A set of points in space that are equidistant from a given point is called a sphere. The given point is referred to as the center of the sphere, and the distance from the center to any point on the surface is known as the radius. In three-dimensional space, a sphere is defined mathematically by the equation ( (x - h)^2 + (y - k)^2 + (z - l)^2 = r^2 ), where ((h, k, l)) are the coordinates of the center and (r) is the radius.
A set of point that is equidistant to a fixed point called center?
A set of points that are equidistant from a fixed point, known as the center, forms a geometric shape called a circle. In a two-dimensional plane, all points on the circle are the same distance from the center, which is defined as the radius. This concept can be extended to higher dimensions, where the set of points equidistant from a center forms a sphere in three-dimensional space.
What would be a 3 dimensional version of a circle?

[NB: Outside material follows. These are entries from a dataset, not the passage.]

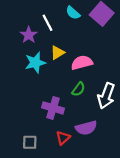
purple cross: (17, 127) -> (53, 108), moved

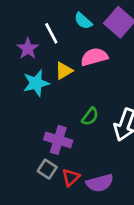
pink semicircle: (82, 63) -> (94, 57), moved
purple semicircle: (86, 128) -> (100, 183), moved
gray square: (30, 142) -> (47, 169), moved, turned 32

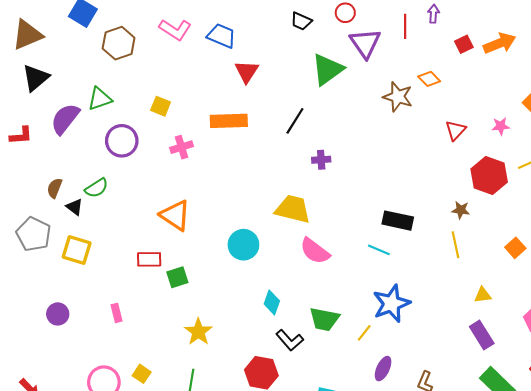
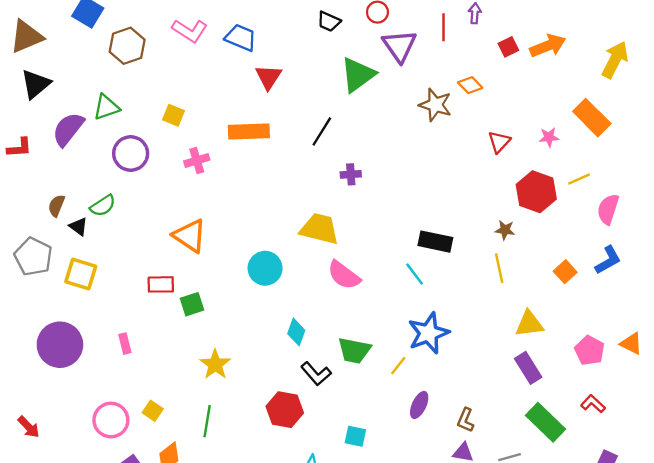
cyan line: (379, 250) -> (415, 274), turned 30
yellow triangle: (483, 295) -> (529, 324), size x1.5
purple circle: (58, 314) -> (60, 345), size x1.8

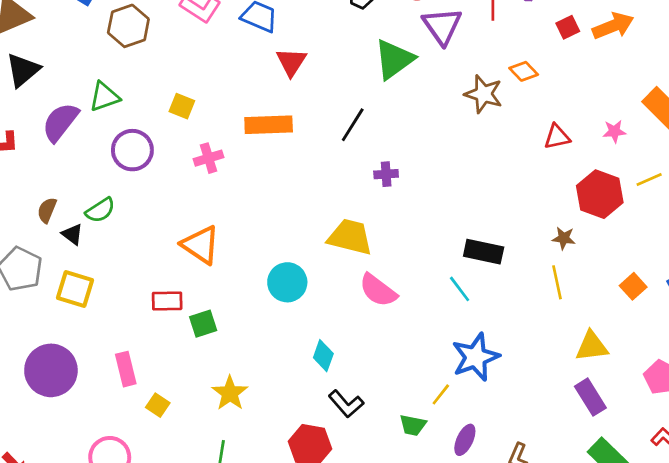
red triangle: (499, 142) -> (557, 137), turned 35
pink rectangle: (125, 344) -> (126, 369), size x1.4
green trapezoid: (354, 350) -> (413, 425), moved, size x0.7
yellow square: (153, 411) -> (158, 405), moved

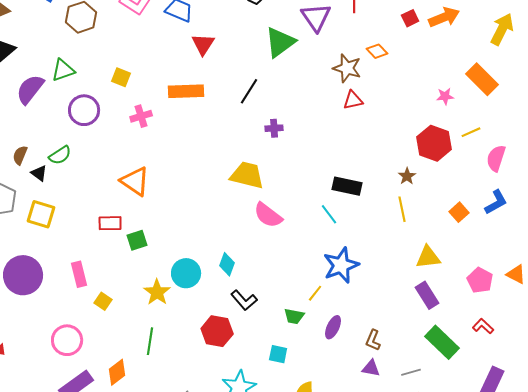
red triangle: (557, 137) -> (353, 100), moved
brown star: (564, 238) -> (407, 176), turned 30
cyan circle: (287, 282) -> (186, 273), moved

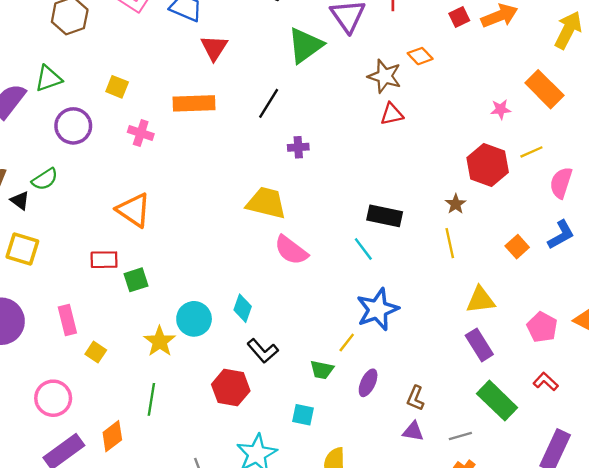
pink cross: (141, 116) -> (141, 133), turned 35

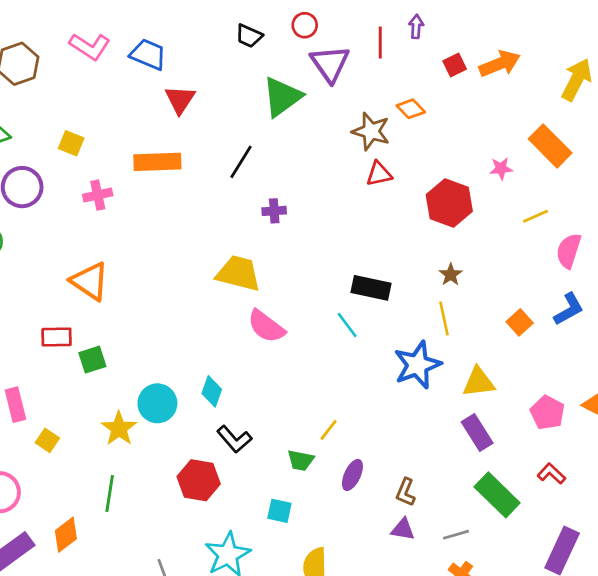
pink cross: (141, 133) -> (98, 195), turned -30
red hexagon: (488, 165) -> (449, 203), moved
blue star: (378, 309) -> (417, 365), moved

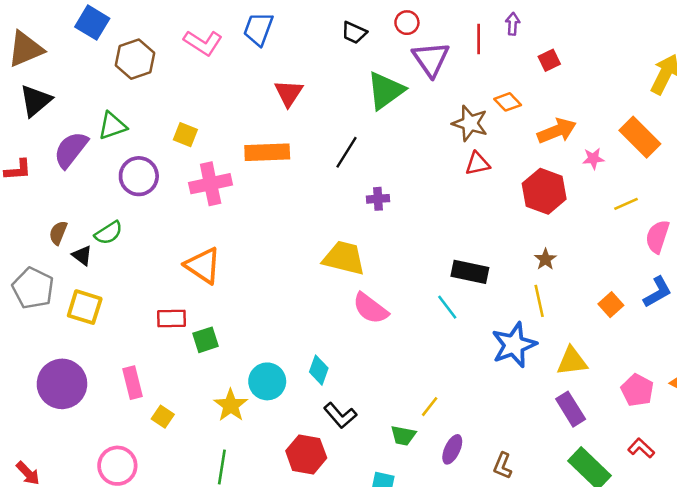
blue trapezoid: (148, 54) -> (258, 29), moved, turned -93
orange arrow: (500, 64) -> (557, 131), moved
pink cross: (98, 195) -> (211, 184), size x1.5

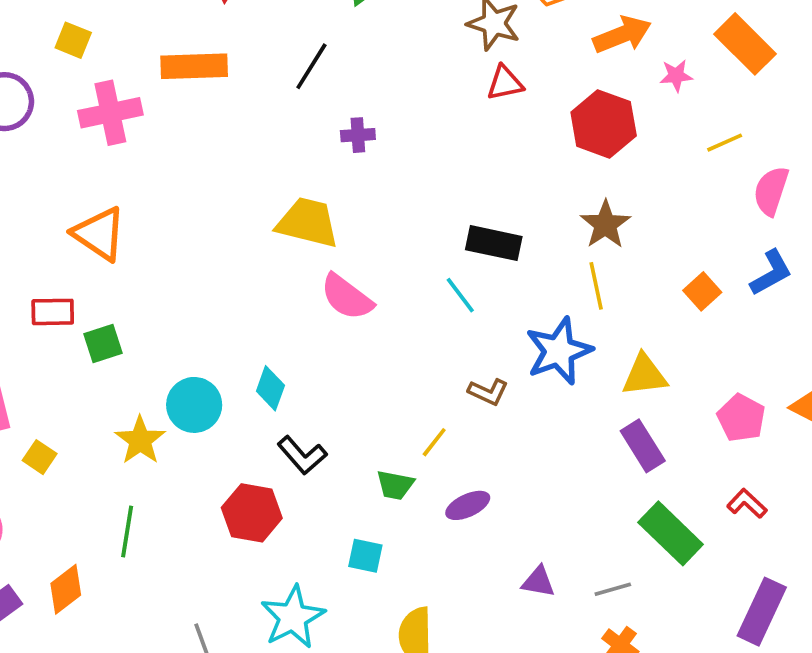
brown star: (545, 259) -> (605, 224), size x1.5
purple ellipse: (452, 449) -> (468, 505), turned 40
brown L-shape: (503, 466) -> (488, 392), moved, turned -88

A three-dimensional version of a circle is a sphere. While a circle is a two-dimensional shape defined by all the points equidistant from a center point in a plane, a sphere extends this concept into three dimensions, comprising all points equidistant from a central point in space. Just as a circle has a radius, so does a sphere, which determines its size.
What is a space figure who set of all points on the surface are equidistant from the center?
A sphere would fit the given description.
What is a set of points in a plane that are all the same distance from a given point?
In 2-dimensional space, a circle. In 3-dimensional space, a sphere.
What is the locus of points in space that are equidistant from two parallel planes?
A plane midway between the two given planes and parallel to them.
The locus of all points in space equidistant from a given point?
That's a sphere whose radius is the constant equal distance.